Rating: Summary: A truely exceptional work, better then wine! Review: Let me preface this, I am not a literary expert and I do not consider myself to be a critic who know's what he is talking about. But, I would have to say that this amazing book is worth every second of your time, and more! First of all, the story is real; the kind that hits you hard, draws you in and breaks your heart. However, I don't mena that in a cinamatic, Hollywood sort of way. You might end up disliking some of the characters, but that's OK. What's so amazing is that you and your neighbor Fred might disagree on who's good/bad and that's the beauty of it. Secondly, writing is unique and beautiful. As the book progresses, you fell like your in the Roy writing school and it doesn't matter what grade you get, your just glad to be there. I've read places where they compare it to poetry, and that's cool, but it's something more, something higher then that... it's like..supra-neopoe-prose. (I just made that up). Finally, the way the story is constructed keeps you on the edge of your hammock (wouldn't it be nice to kick back and read in a hammock?). You never quite sure what Roy is getting at or where the story is going, and as the events unfold, they wil shock you and draw you in deeper. So read it already! Fork up the cash, by a bottle of wine and tell your significant other to take a hike for the evening! you won't regret it.
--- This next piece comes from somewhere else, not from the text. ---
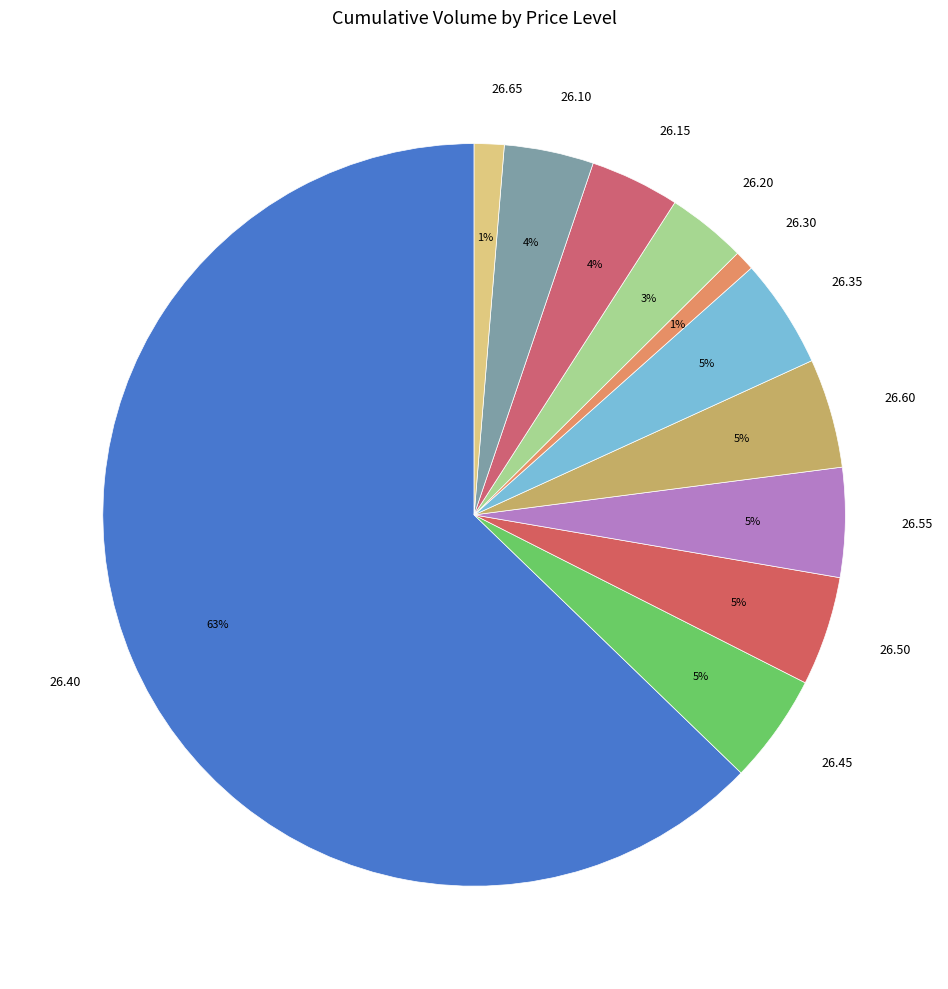

Combined, do 26.20 and 26.45 account for over 50%?

No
Rating: Summary: Lyrical Qualties that every writer should aspire to Review: I was told that Arundhati Roy wrote this book as a sort of protest againt the mind-numbing influence of TV and movies today. Well she succeeds in painting such vivid images and complex thoughts, that her book kept me away from the television for several days. This book is captivating. The story pulls you into its exotic setting and customs. It is the epitome of lyrical prose, as its words flow off the page. It has something for everyone: forbidden love, family secrets, passion, spirituality, and death. I don't want to ruin the book by giving away the plot, as it has more than a few interest twists, but you should defenitely pick up this book.